Last weekend the Wall Street Journal published a front-page article, My Secret Life: Working Remotely-At Two Jobs (Rachel Feintzeig) detailing how some people work two jobs from home (same hours) naturally, pocketing two paychecks. Not everybody can do this, for sure, it seems those fine and dry engineers -coders and developers -are the best suited for it.
“Sometimes they log on to two meetings at once… There’s even a website, Overemployed, that aims to rally workers around the concept of steadily holding multiple jobs, framing as a way to wrest back control after decades of stalled wages.”
The WSJ
“He spends his days switching off among 3 laptops -work personal, and work job 2….To maintain separation and secrecy, other workers swear by color-coding browser windows or using external microphones that can be muted without alerting others on a video call. One worker manages double meetings by logging on to one via computer and other via his phone.”
WSJ
“When the worker gets called on simultaneously in both meetings – it happens -he drops one call, answers the other’s query and then pops back onto the dropped call.

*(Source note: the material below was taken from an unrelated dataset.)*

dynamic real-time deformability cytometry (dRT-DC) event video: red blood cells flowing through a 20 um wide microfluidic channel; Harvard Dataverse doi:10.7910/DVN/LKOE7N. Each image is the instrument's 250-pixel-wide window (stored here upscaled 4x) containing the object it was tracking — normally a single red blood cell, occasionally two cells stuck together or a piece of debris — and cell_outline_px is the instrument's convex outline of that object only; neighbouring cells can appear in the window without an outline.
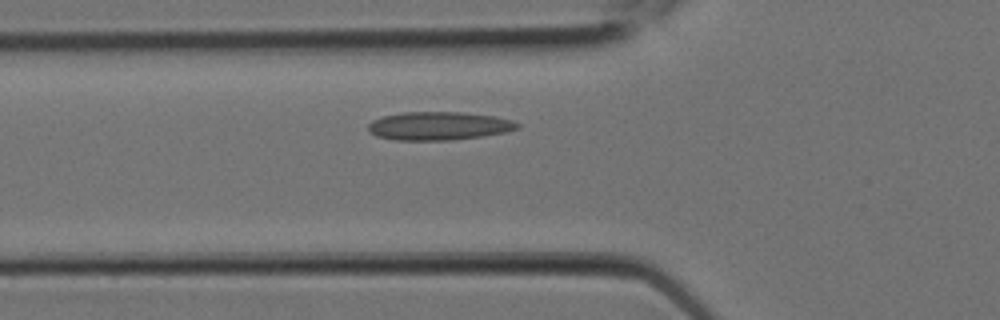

Sorry, he had a network issue. What was the question again?
Even better: Evade the meeting altogether. He often tells colleagues he doesn’t think their issue requires a call, and he can help them faster on Slack.
WSJ
The Wall Street Journal verified the workers’ accounts by examining offer letters, employment contracts, concurrent pay stubs and corporate emails. Most of them say they are on track to earn a total of $200,000 to nearly $600,000 a year, including bonuses and stock. They have paid off chunks of student-loan debt, plumped their kids’ college-savings accounts and bought everything from an engagement ring to a sports car with the extra cash.
The money is incredible, the 29-year-old software engineer says.
WSJ
The article has generated 586 comments thus far. Software development, man. That’s the dream.